What is expected: All of the data must be returned exactly as given.

Exercise input:
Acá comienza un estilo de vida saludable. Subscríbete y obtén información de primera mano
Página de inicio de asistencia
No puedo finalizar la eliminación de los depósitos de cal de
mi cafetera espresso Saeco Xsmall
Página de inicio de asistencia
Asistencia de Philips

Solution for this exercise:
Acá comienza un estilo de vida saludable. Subscríbete y obtén información de primera mano
Página de inicio de asistencia
No puedo finalizar la eliminación de los depósitos de cal de
mi cafetera espresso Saeco Xsmall
Página de inicio de asistencia
Asistencia de Philips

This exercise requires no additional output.